Instructions
1. Return each line of the listing that contains the string "matrix", matching case exactly.
2. Go on with the forum thread about the P0340 camshaft position sensor code from the point where it stops.

Reading text
┄┄┄┄┄┄┄┄┄┄
# Error code p0340 camshaft position sensor bank 1



## Michaelblankenship42 (Jan 29, 2013)

Hey all,

New to the forum and need some help!!!!

I'm getting a camshaft position sensor light on 06 Altima 3.5l v6. I replaced the sensor which is located on the rear of the engine. (really easy to get to) car starts up kind of rough but will drive fine for a little while and then randomly shifts really hard and throws up another csps error on bank 1 p0340. Should I go ahead and replace the crankshaft position sensor? I'm lost on what I should do next.... I've checked that it's installed correctly. Any help would be much appreciated!!!!!


----------



## rogoman (Dec 16, 2004)

Several things to check:
1- Disconnect harness connector from the camshaft position sensor. Now with the ignition switch in the run position, engine not running, you should see 12 V between the harness connector and ground.
2 - There may be an accumulation of debris to the signal plate of the camshaft rear end.
3 - Possible chipped signal plate of camshaft rear end.


----------



## Michaelblankenship42 (Jan 29, 2013)

Thanks for the input. I'll give it a try and post the results.


----------



## SPEEDO (Jun 9, 2003)
┄┄┄┄┄┄┄┄┄┄
Data excerpts
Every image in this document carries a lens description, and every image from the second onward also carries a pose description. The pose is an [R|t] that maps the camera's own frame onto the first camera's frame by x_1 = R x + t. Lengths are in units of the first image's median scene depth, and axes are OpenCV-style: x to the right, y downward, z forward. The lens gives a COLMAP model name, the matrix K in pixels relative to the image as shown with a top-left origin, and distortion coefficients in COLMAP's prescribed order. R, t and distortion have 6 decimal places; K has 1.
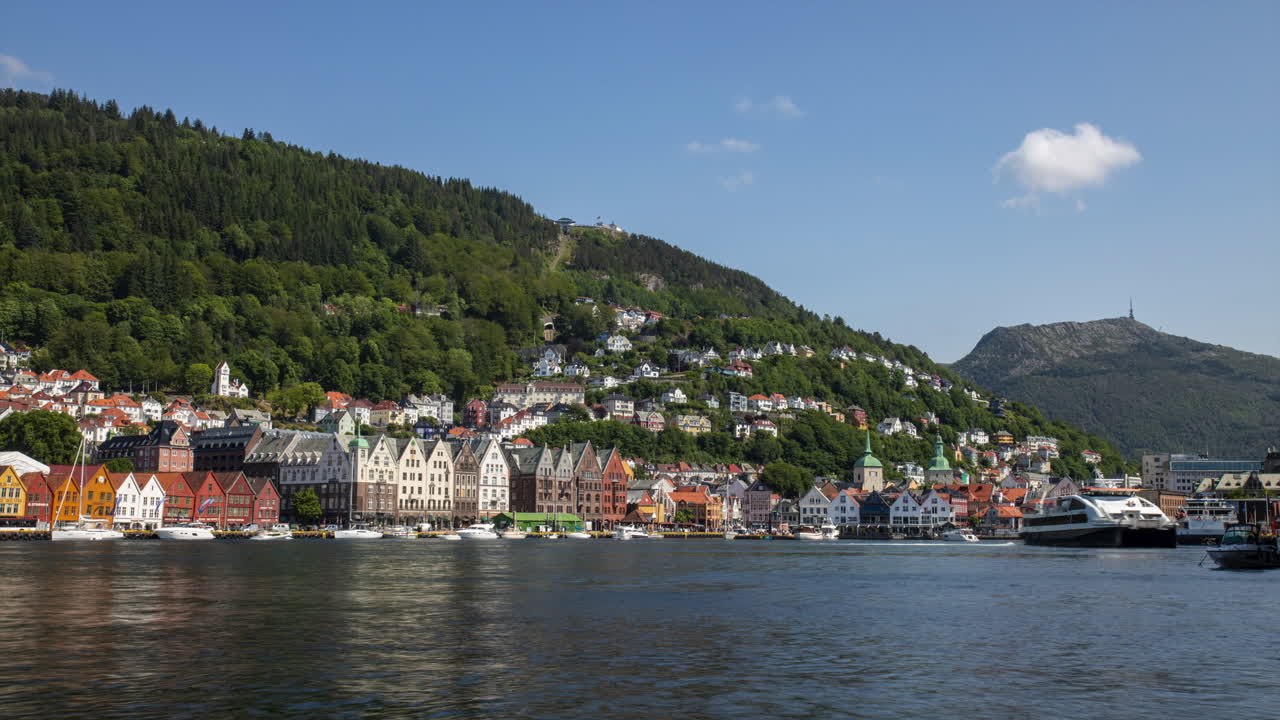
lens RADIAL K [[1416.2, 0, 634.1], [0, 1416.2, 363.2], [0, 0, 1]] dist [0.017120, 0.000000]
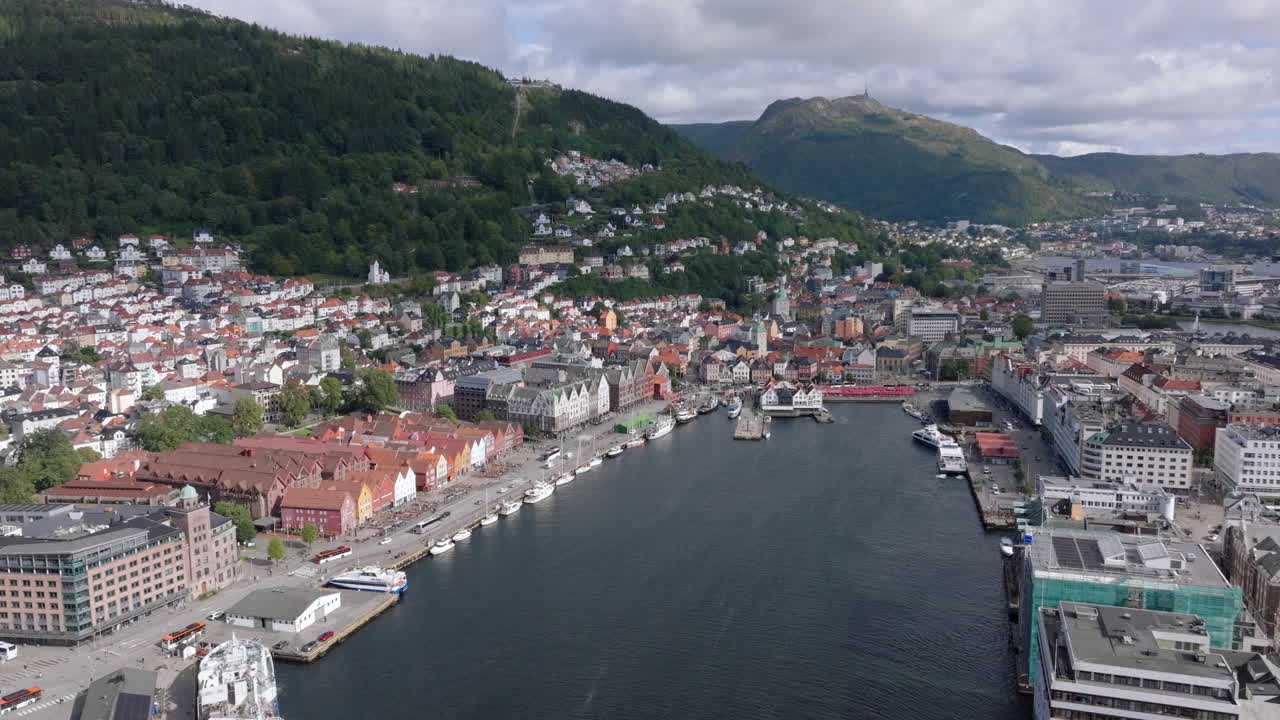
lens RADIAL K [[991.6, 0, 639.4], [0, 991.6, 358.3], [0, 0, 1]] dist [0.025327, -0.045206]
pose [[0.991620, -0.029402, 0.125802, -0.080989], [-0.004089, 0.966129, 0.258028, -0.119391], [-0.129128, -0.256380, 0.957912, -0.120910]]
┄┄┄┄┄┄┄┄┄┄
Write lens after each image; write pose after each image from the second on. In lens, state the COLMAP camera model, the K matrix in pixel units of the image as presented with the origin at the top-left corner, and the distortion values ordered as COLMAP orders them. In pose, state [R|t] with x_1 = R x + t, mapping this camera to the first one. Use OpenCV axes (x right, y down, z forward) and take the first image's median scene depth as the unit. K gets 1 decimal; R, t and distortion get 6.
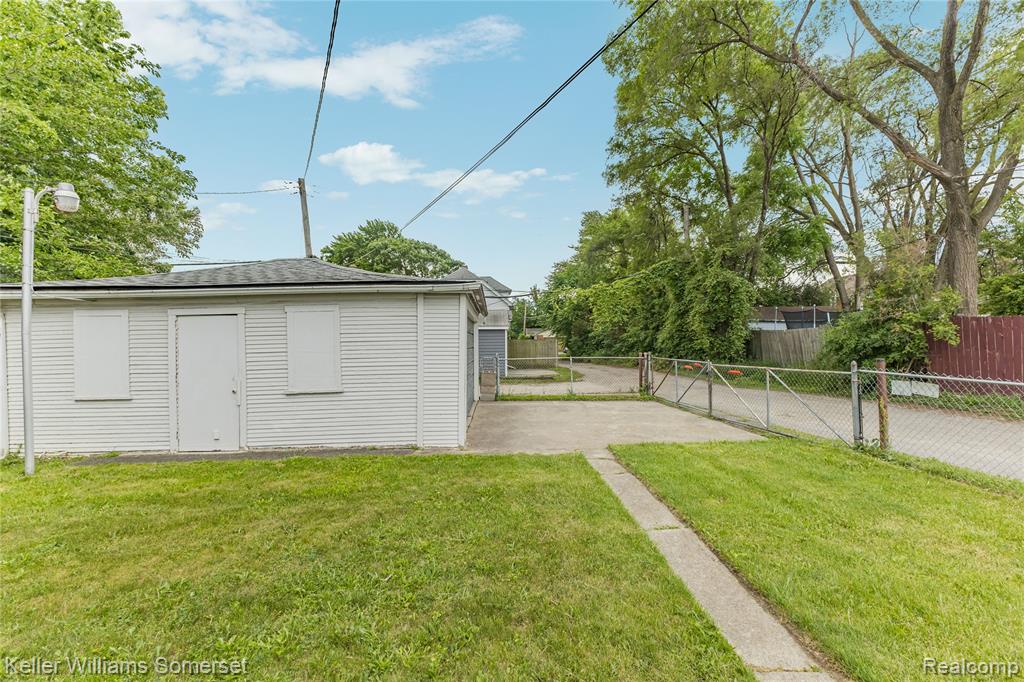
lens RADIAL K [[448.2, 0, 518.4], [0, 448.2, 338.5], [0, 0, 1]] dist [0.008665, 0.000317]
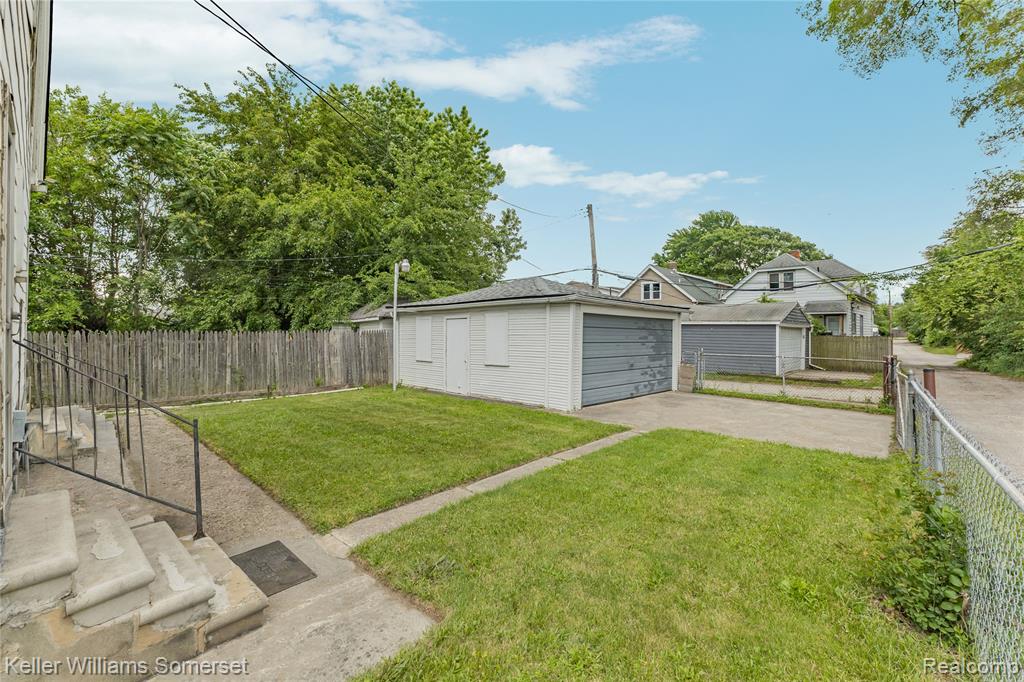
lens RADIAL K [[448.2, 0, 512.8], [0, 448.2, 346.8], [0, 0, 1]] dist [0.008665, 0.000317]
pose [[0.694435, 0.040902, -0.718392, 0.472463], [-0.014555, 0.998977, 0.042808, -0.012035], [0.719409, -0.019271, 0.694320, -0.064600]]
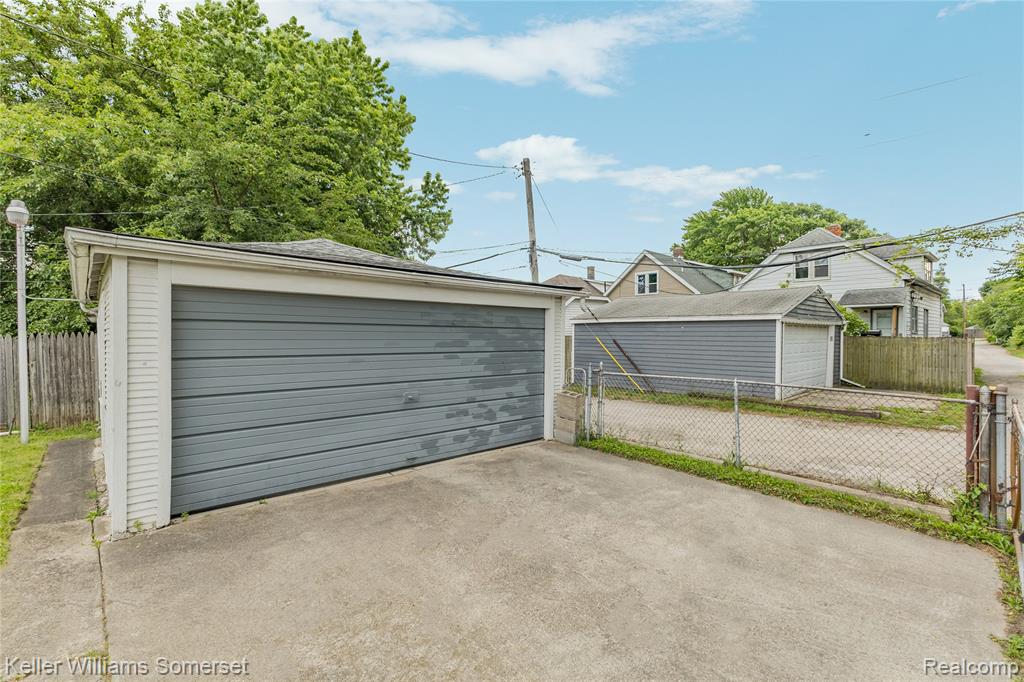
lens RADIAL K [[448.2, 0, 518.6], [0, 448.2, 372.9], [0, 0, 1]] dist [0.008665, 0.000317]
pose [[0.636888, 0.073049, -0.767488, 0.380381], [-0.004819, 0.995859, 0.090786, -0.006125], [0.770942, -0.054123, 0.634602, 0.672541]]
┄┄┄┄┄┄┄┄┄┄
Your written answers
1.
Every image in this document carries a lens description, and every image from the second onward also carries a pose description. The pose is an [R|t] that maps the camera's own frame onto the first camera's frame by x_1 = R x + t. Lengths are in units of the first image's median scene depth, and axes are OpenCV-style: x to the right, y downward, z forward. The lens gives a COLMAP model name, the matrix K in pixels relative to the image as shown with a top-left origin, and distortion coefficients in COLMAP's prescribed order. R, t and distortion have 6 decimal places; K has 1.
Write lens after each image; write pose after each image from the second on. In lens, state the COLMAP camera model, the K matrix in pixel units of the image as presented with the origin at the top-left corner, and the distortion values ordered as COLMAP orders them. In pose, state [R|t] with x_1 = R x + t, mapping this camera to the first one. Use OpenCV axes (x right, y down, z forward) and take the first image's median scene depth as the unit. K gets 1 decimal; R, t and distortion get 6.

2.
I have seen the pins in the sensor get bent over when plugging it in... might be worth a look


----------



## Michaelblankenship42 (Jan 29, 2013)

Yeah thats what i was thinking after it through up the light after i replaced it but the connector and pins look fine! Im going to check the voltage on the connector today.


----------



## Michaelblankenship42 (Jan 29, 2013)

SOOO... when i went to check the voltage the other day I went to turn over the key and the battery was dead. So i charged the battery up and started the car. It's still a little hesitant when starting. I havent seen it set off the check engine light yet. I'm thinking it may have something to do with the battery. Is it common for a battery to cause a sensor to do that? Just fyi i did clean the terminals.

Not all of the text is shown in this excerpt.